The image attached demonstrates a virus infecting a bacterial cell. A phage called T2 attaches to a host cell and injects its genetic material through the plasma membrane, while the head and tail parts remain on the outer bacterial surface (colorized TEM).

Studies of viruses that infect bacteria provided more proof that DNA was the genetic material (as shown in the image attached). These viruses are known as bacteriophages (which means "bacteria-eaters"), or phages for short. Viruses are far less complex than cells.

A virus is nothing more than DNA (or, in some cases, RNA) encased in a protective coat, which is frequently just protein. A virus must enter a cell and take over the cell's metabolic system in order to reproduce new viruses.

Phages have been frequently utilized as tools by molecular genetics researchers. Alfred Hershey and Martha Chase performed in 1952.

They utilized a radioactive isotope of sulfur to tag protein in one batch of T2 and a radioactive isotope of phosphorus to target DNA in the other.

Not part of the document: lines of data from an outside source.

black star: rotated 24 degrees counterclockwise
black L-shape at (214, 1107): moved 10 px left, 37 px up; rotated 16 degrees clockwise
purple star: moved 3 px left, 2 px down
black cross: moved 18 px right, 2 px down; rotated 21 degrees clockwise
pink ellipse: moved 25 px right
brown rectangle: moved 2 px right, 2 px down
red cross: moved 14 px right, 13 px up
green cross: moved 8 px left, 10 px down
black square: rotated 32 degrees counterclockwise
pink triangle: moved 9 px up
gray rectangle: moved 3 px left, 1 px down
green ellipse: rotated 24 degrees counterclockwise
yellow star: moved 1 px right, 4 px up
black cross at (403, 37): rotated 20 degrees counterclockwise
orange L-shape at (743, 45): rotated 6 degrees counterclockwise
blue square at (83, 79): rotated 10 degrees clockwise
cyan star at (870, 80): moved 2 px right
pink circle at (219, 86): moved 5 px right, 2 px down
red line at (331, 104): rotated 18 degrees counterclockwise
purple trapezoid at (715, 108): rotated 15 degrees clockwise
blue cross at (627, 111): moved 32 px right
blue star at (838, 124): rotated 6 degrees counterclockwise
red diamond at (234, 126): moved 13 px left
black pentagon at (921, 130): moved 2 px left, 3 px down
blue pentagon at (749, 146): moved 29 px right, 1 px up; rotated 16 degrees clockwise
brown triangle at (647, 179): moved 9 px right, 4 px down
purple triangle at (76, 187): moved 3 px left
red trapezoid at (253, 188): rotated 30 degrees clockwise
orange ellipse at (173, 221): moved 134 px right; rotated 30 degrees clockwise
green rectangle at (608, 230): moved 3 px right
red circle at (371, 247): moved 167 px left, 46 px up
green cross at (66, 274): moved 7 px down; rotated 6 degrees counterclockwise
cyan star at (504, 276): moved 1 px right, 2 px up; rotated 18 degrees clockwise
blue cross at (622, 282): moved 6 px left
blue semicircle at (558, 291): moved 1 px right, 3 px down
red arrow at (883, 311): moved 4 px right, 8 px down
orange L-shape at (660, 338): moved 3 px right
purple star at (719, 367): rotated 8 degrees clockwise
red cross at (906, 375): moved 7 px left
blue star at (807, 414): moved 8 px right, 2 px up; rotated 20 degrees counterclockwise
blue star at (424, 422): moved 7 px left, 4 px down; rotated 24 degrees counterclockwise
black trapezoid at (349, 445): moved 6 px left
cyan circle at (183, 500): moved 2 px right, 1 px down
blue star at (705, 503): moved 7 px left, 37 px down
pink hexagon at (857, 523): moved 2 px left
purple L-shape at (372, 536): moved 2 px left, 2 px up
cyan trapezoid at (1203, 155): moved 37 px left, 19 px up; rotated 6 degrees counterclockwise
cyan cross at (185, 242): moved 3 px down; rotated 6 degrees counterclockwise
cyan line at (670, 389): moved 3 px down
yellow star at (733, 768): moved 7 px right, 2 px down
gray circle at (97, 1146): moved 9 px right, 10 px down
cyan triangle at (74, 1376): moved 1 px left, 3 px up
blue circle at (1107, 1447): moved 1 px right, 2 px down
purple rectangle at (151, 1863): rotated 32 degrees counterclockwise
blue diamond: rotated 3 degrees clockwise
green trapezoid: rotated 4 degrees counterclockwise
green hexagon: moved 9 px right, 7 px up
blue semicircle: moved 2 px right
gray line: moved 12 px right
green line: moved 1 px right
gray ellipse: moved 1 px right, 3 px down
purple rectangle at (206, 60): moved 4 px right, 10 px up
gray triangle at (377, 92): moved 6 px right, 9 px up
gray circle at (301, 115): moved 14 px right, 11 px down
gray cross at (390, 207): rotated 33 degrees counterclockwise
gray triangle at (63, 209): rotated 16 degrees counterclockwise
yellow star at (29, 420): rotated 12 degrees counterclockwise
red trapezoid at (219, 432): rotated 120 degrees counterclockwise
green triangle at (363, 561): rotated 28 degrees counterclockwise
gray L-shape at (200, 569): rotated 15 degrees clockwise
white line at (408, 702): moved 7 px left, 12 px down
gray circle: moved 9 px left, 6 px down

Because protein includes sulfur but not DNA, radioactive sulfur atoms were exclusively absorbed into the phage's protein. Similarly, radioactive phosphorus atoms tagged just the DNA, not the protein, because the phage's DNA contains virtually all of its phosphorus. Separate samples of nonradioactive E. coli cells were infected with the protein-labeled and DNA-labeled batches of T2 in the experiment. The researchers next examined the two samples immediately after the infection began to determine which sort of molecule—protein—was present.

Each DNA nucleotide monomer is made up of a nitrogenous base (T, A, C, or G), deoxyribose (blue), and a phosphate group (yellow).

A covalent link connects the phosphate group of one nucleotide to the sugar group of the next, producing a "backbone" of alternating phosphates and sugars from which the bases protrude. A polynucleotide strand is directed from the 5′ end (with the phosphate group) to the 3′ end (with the sugar's OH group). The numerals 5′ and 3′ relate to the carbons in the sugar ring.

These two discoveries came to be known as Chargaff's rules: The makeup of DNA bases differs between species, and the percentages of A and T bases, as well as those of G and C bases, are nearly equal for each species.